One example of this would be Zero RPO. These are cases where applications cannot incur data loss or downtime. Another example would be low RPO, where requirements are a bit more relaxed and RTOs of hours may be suitable.
The DR system must also (to some degree) understand how the application is configured to be run in the recovery site. This means it should be able to understand metadata—such as labels or replica numbers—so the recovered application will start properly in the DR site without human intervention. If these types of Kubernetes APIs are not understood, this could lead to disjointed recovery and functionality and ultimately downtime or data loss.
DR for Kubernetes should contain the following:
- Application and data container-level granularity (understand “what is an application” in k8s)
- Ability to instantiate applications for recovery (understand k8s APIs)
- Ability to cover low RTO and RPO use cases (can be asynchronous)
- Ability to achieve Zero RPO for mission critical apps (synchronous replication)
- Support Active/Active or Active/Standby (be configurable)
- Offer tooling, such as schedules, suspensions, and mutations
- Ability to be selective (app only, app + data, entire ns, etc)
How Kubernetes Disaster Recovery Differs from Traditional DR
Disaster recovery in the era of Kubernetes and containerization means that traditional systems cannot target “an application” or “a namespace” in Kubernetes because moving a VM or disk from one site to another means there is no insight into whether that VM or disk has what an application needs. Abstractions in orchestrators today mean that DR solutions must be able to capture and move application metadata that the orchestration system can understand as well as link it to the persistent state the application may be using. Lastly, the DR systems must be able to bring those pieces up in the DR site as a cohesive unit.

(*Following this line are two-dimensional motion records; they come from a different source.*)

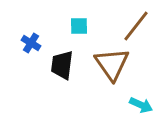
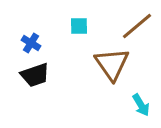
brown line: moved 1 px right; rotated 12 degrees clockwise
black trapezoid: moved 27 px left, 10 px down; rotated 116 degrees counterclockwise
cyan arrow: rotated 35 degrees clockwise
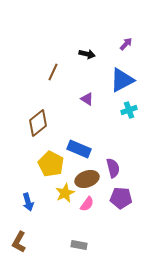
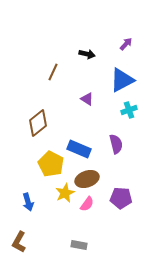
purple semicircle: moved 3 px right, 24 px up
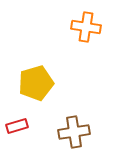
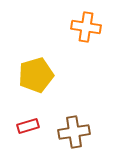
yellow pentagon: moved 8 px up
red rectangle: moved 11 px right
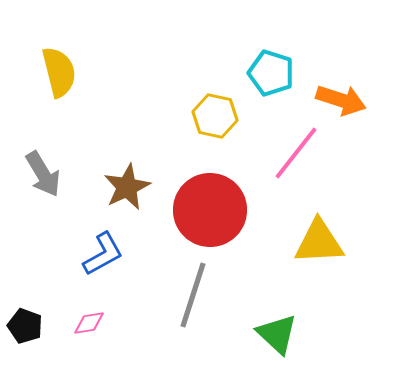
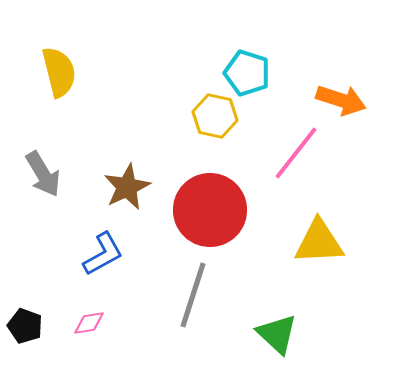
cyan pentagon: moved 24 px left
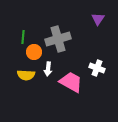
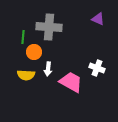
purple triangle: rotated 40 degrees counterclockwise
gray cross: moved 9 px left, 12 px up; rotated 20 degrees clockwise
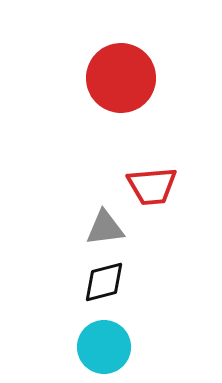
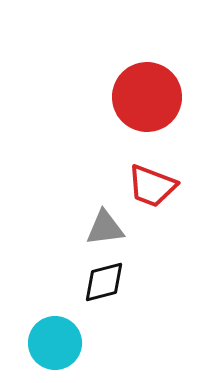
red circle: moved 26 px right, 19 px down
red trapezoid: rotated 26 degrees clockwise
cyan circle: moved 49 px left, 4 px up
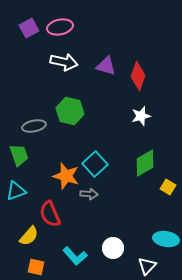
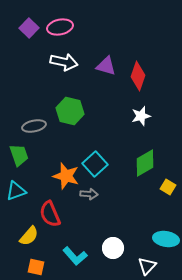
purple square: rotated 18 degrees counterclockwise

Systems that protect at the VM and Disk level miss the mark and need the finer details of what makes up an application on Kubernetes. DR for Kubernetes still needs many aspects of traditional solutions, though, such as schedules, witness procedures, and replication policies to attack RPO and RTO requirements from the business perspective.
Disaster Recovery vs Backup and Restore
Kubernetes is in production and is here to stay. Given this, applications on Kubernetes need proper backup and restore as well as disaster recovery when the business requirements call for it. Not all applications are the same, and not all budgets are the same, so it’s imperative that we understand the differences between what can be achieved with backup and DR techniques with Kubernetes. Kubernetes demands a new approach to application and data protection, and there are emerging technologies that can do this, including PX-DR and PX-Backup, but it is important to understand the application and business requirements first and apply the solutions you need.